- Information shown
=== Section Start ===

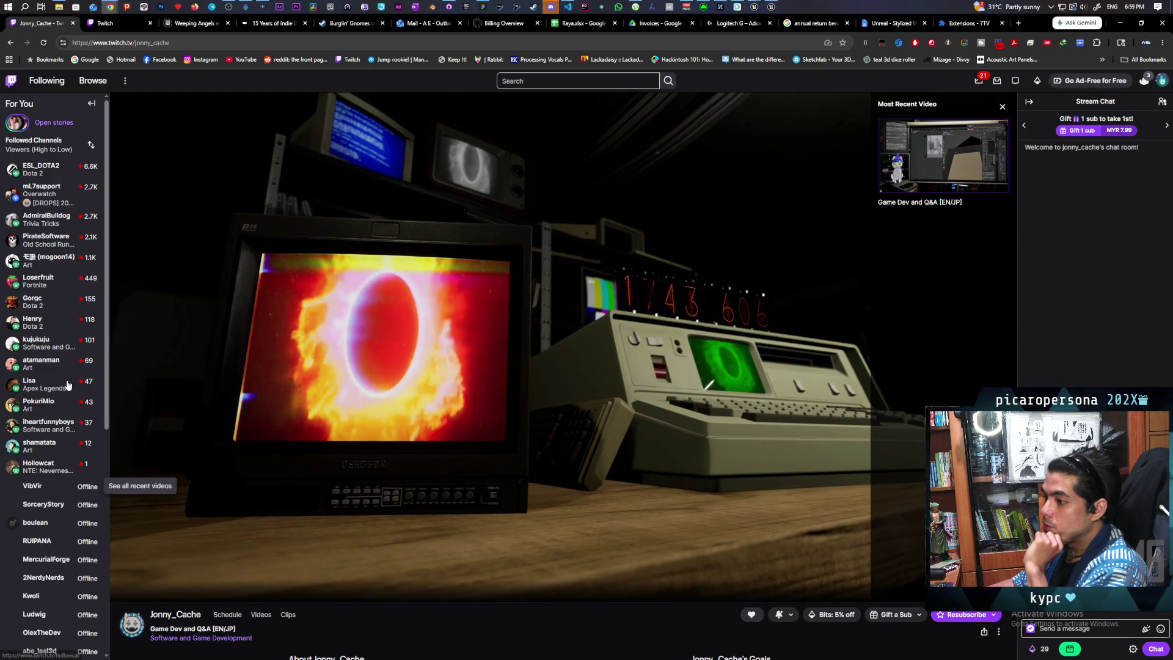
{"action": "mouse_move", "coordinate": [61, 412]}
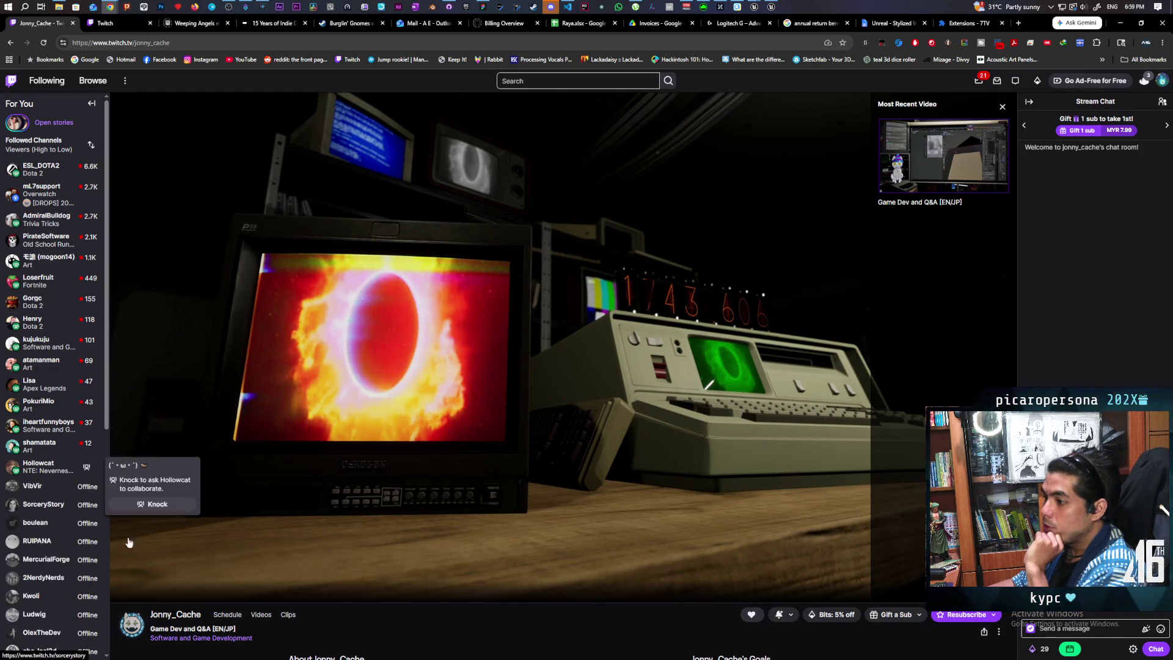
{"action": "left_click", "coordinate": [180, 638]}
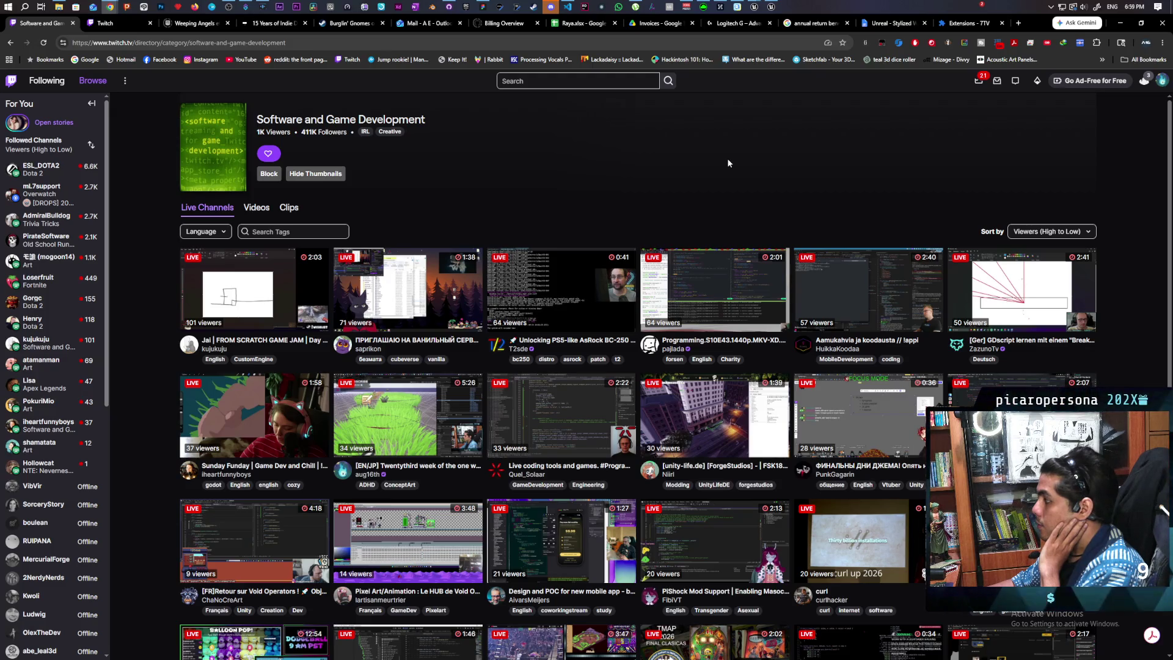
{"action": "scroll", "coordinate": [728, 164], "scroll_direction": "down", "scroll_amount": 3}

=== Section End ===

- What is being asked
Restate all of the material word for word, leaving every picture out.

- Solution below
{"action": "mouse_move", "coordinate": [61, 412]}
{"action": "left_click", "coordinate": [180, 638]}
{"action": "scroll", "coordinate": [728, 164], "scroll_direction": "down", "scroll_amount": 3}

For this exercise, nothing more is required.